# Moore did you go to work today



## Bazooka-Joe (Dec 31, 2010)

or were you playing down at the railroad tracks


----------



## moore (Dec 2, 2010)

Bazooka-Joe said:


> or were you playing down at the railroad tracks


I'm ready to hang it up Joe ! It ain't what It use to be .. And I really don't think It's ever gonna!!!... At'least not around here!


----------



## moore (Dec 2, 2010)

And yes ! we worked today !


----------



## Bazooka-Joe (Dec 31, 2010)

this your doing down at the tracks Moore


----------



## moore (Dec 2, 2010)

Bazooka-Joe said:


> this your doing down at the tracks Moore


That's a bong hit I had nothing to do with!!! :whistling2:


----------



## Nick Harmon (Feb 16, 2013)

That kids hair isn't regulation length.


----------



## mld (Jul 2, 2012)

Bazooka-Joe said:


> this your doing down at the tracks Moore


Here's what my second boy(15) did Sunday....


----------



## fr8train (Jan 20, 2008)

mld said:


> Here's what my second boy(15) did Sunday....
> 
> 
> View attachment 14106
> ...


Now how are you going to get to work?


----------



## moore (Dec 2, 2010)

mld said:


> Here's what my second boy(15) did Sunday....
> 
> 
> View attachment 14106
> ...


what to hell is that Mike?


----------



## D A Drywall (May 4, 2013)

Well that's one way to warm up on a snowmobile.


----------



## moore (Dec 2, 2010)

Nick Harmon said:


> That kids hair isn't regulation length.

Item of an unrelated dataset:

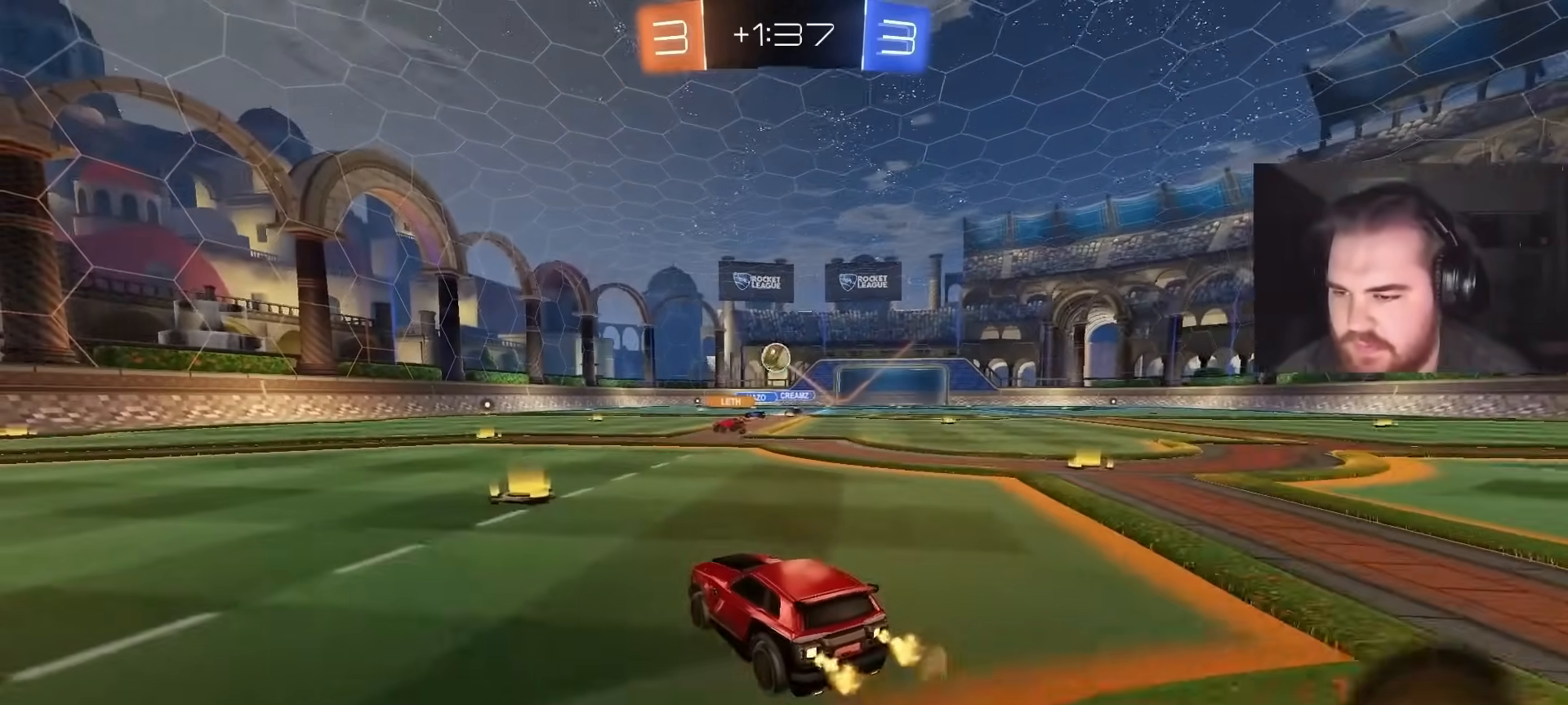
{"buttons": ["R2"], "left_stick": "up-left", "right_stick": "center", "events": [[200, "left_stick", "up-left"]]}
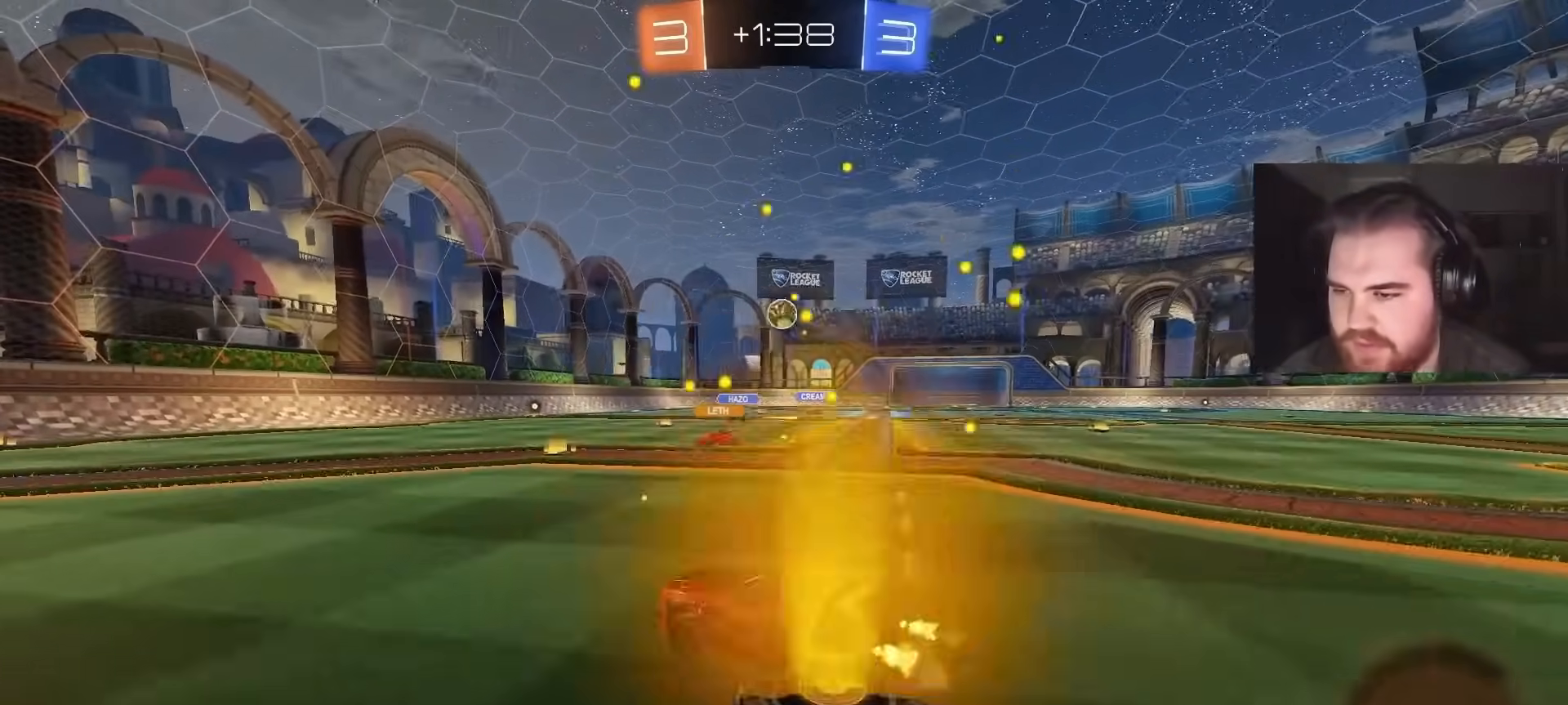
{"buttons": ["L2", "R2"], "left_stick": "up", "right_stick": "center", "events": [[133, "left_stick", "right"], [333, "L2", "down"], [350, "R2", "up"], [383, "CROSS", "down"], [467, "left_stick", "up"], [483, "CROSS", "up"], [483, "R2", "down"]]}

he's a Rocker ! Sporting a Guns & roses leather jacket to school everyday . I couldn't be more proud !!! :thumbsup:

https://www.youtube.com/watch?v=kr8-E8may2Y


----------



## mld (Jul 2, 2012)

moore said:


> what to hell is that Mike?


Snowmobile, or was.


----------



## mld (Jul 2, 2012)

fr8train said:


> now how are you going to get to work?


----------



## nodnarb (Apr 25, 2014)

mld said:


> View attachment 14130


Damn you guys ARE old school!


----------



## scottktmrider (Jun 24, 2012)

Somebody needs to tell him long hair is out,tattoos and nose rings are in, lol
But at least he's working


----------



## moore (Dec 2, 2010)

Yes I did!


----------



## moore (Dec 2, 2010)

I didn't hit on much today Joe!! https://www.youtube.com/watch?v=8Xhy7127u8w


----------



## Bazooka-Joe (Dec 31, 2010)

moore said:


> I didn't hit on much today Joe!! https://www.youtube.com/watch?v=8Xhy7127u8w



that guy your new pardner?

still looking for a Mexican who looks like you


----------



## Shelwyn (Apr 10, 2015)

moore said:


> I didn't hit on much today Joe!! https://www.youtube.com/watch?v=8Xhy7127u8w


It's a thing in Mexican singing a scream like that here skip to 1:51
https://www.youtube.com/watch?v=ugNQ5uIN09Q

It's such a recurring thing in Hispanic songs, that guy obviously can't sing for **** but well he tried I guess.


----------



## moore (Dec 2, 2010)

I know Joe worked today I got behind his van as he was pulling into Taco Time.:yes:


----------



## Bazooka-Joe (Dec 31, 2010)

moore said:


> I know Joe worked today I got behind his van as he was pulling into Taco Time.:yes:


actually Moe I loaned my Van to you, thats how ya came up with the Taco taking pic scheme, to add I aint online much so ya figured you would get away with it, go to work Moe, quit fukn round at Tacotime


----------



## moore (Dec 2, 2010)

Damn Joe! Your spelling sucks!!!


----------



## moore (Dec 2, 2010)

Tighten up Joe!


----------



## Bazooka-Joe (Dec 31, 2010)

moore said:


> Damn Joe! Your spelling sucks!!!


stop the **** moe refer to u and 2buck caveman post


----------



## moore (Dec 2, 2010)

I took the day off Joe! :thumbup:


----------



## moore (Dec 2, 2010)

....


----------



## moore (Dec 2, 2010)

....


----------



## krafty (Jun 30, 2016)

Good hanging job!


Sent from my iPhone using Tapatalk


----------



## moore (Dec 2, 2010)

krafty said:


> Good hanging job!
> 
> 
> Sent from my iPhone using Tapatalk


I can't take credit for the hanging . I sub out to a Father and Son team. I won't use anyone else but them. If I have to wait on them I will . I can't praise their work enough.


----------